College of the Desert. What Desert? Pomona. I think that was from a Peanuts comic strip. Eventually, Forman hooked on doing some recruiting and assisting at New Mexico State and somehow—even he doesn’t know for sure—someone who knoew someone who liked him mentioned him to Tim Floyd.

Forman was at a Final Four and out of nowhere Floyd, whom he didn’t know, said he was in line for an SEC job and if it came through was Forman interested in joining his staff. Sure. It didn’t, and Forman didn’t hear from Floyd again.

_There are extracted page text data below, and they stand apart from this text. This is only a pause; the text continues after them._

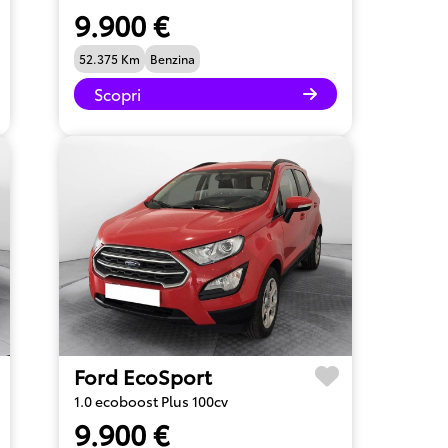
9.900 €
52.375 Km
Benzina
Scopri
Ford EcoSport
1.0 ecoboost Plus 100cv
9.900 €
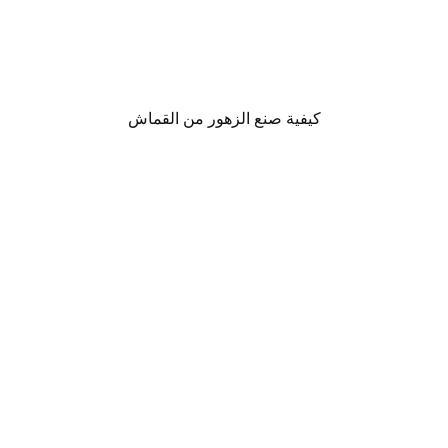
كيفية صنع الزهور من القماش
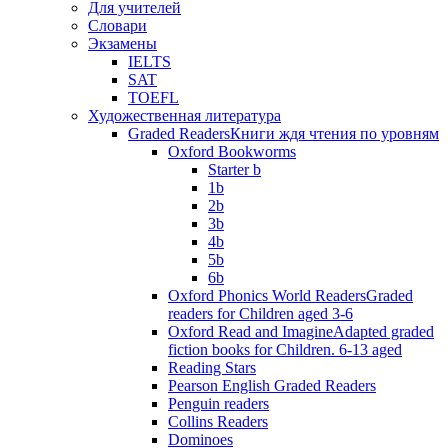
Для учителей
Словари
Экзамены
IELTS
SAT
TOEFL
Художественная литература
Graded Readers
Книги ждя чтения по уровням
Oxford Bookworms
Starter b
1b
2b
3b
4b
5b
6b
Oxford Phonics World Readers
Graded
readers for Children aged 3-6
Oxford Read and Imagine
Adapted graded
fiction books for Children. 6-13 aged
Reading Stars
Pearson English Graded Readers
Penguin readers
Collins Readers
Dominoes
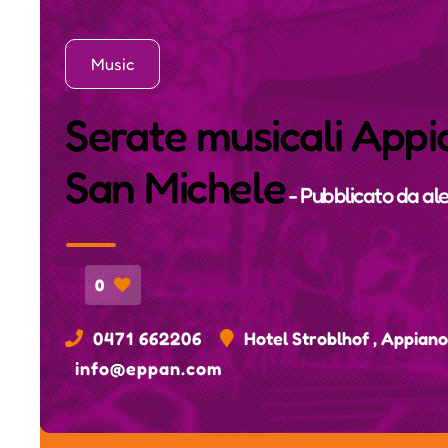
Music
Serate musicali Appi
San Michele
- Pubblicato da
ale
0
0471 662206
Hotel Stroblhof , Appiano 
info@eppan.com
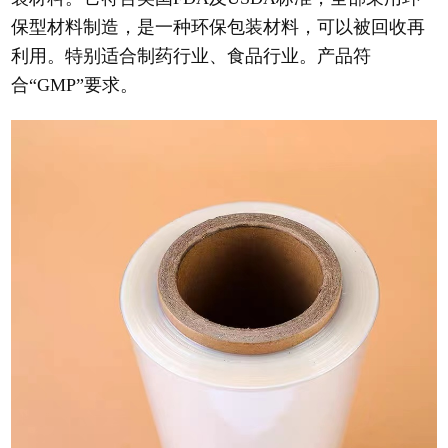
保型材料制造，是一种环保包装材料，可以被回收再
利用。特别适合制药行业、食品行业。产品符
合“GMP”要求。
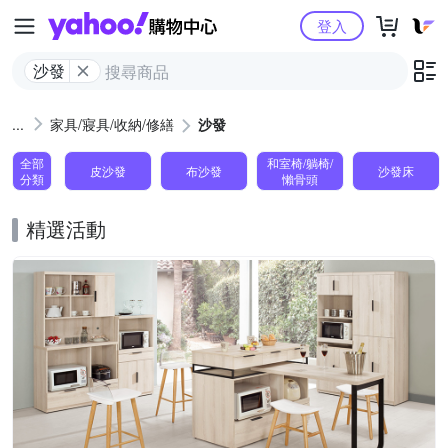
Yahoo購物中心
登入
沙發
家具/寢具/收納/修繕
沙發
全部
和室椅/躺椅/
皮沙發
布沙發
沙發床
分類
懶骨頭
精選活動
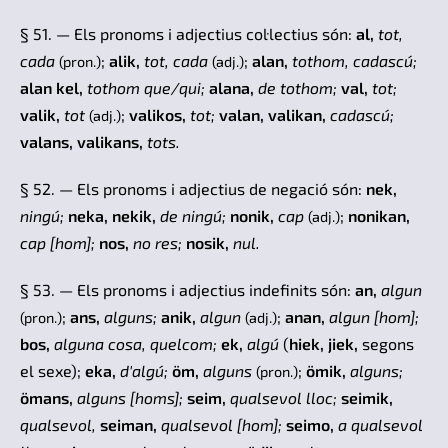
§ 51. — Els pronoms i adjectius col·lectius són:
al,
tot,
cada
;
alik,
tot,
cada
;
alan,
tothom, cadascú;
(pron.)
(adj.)
alan kel,
tothom que/qui;
alana,
de tothom;
val,
tot;
valik,
tot
;
valikos,
tot;
valan, valikan,
cadascú;
(adj.)
valans, valikans,
tots.
§ 52. — Els pronoms i adjectius de negació són:
nek,
ningú;
neka, nekik,
de ningú;
nonik,
cap
;
nonikan,
(adj.)
cap [hom]
;
nos,
no
res;
nosik,
nul.
§ 53. — Els pronoms i adjectius indefinits són:
an,
algun
;
ans,
alguns;
anik,
algun
;
anan,
algun
[hom]
;
(pron.)
(adj.)
bos,
alguna cosa, quelcom;
ek,
algú
(
hiek, jiek,
segons
el sexe);
eka,
d'algú;
öm,
alguns
;
ömik,
alguns;
(pron.)
ömans,
alguns
[homs]
;
seim,
qualsevol lloc;
seimik,
qualsevol,
seiman,
qualsevol
[hom]
;
seimo,
a qualsevol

“Then one day I’m watching ESPN and there’s a report Tim was getting the Iowa State job,” Forman recalled. “My wife (Leslie) says, ‘I wonder if Tim will call? Maybe you should call him.’ I’m not comfortable with that. I said, ‘If he wants to call he will. He knows what he wants.’

“So at 1 a.m., the phone rings, and it’s Tim,” laughs Forman. “Tim is like that. I wake up and answer the phone and he offers me a job to go with him to Iowa State.”

Tim, as we know, got to know Jerry Krause, and became Krause’s choice to succeed Phil Jackson in 1998. Forman came along as a scout in personnel and did what he always did: Kept his head down, worked and worked, didn’t look for credit or publicity and did whatever he could.

You can become an NBA general manager by being a nine-time All Star. But then you need guys like Gar Forman to help you do the job. There’s always a place for hard work, passion, commitment and sacrifice. If you have a goal, try that. If Gar Forman can get there, so can you. No offense, Gar. It’s a good teaching tool for us all.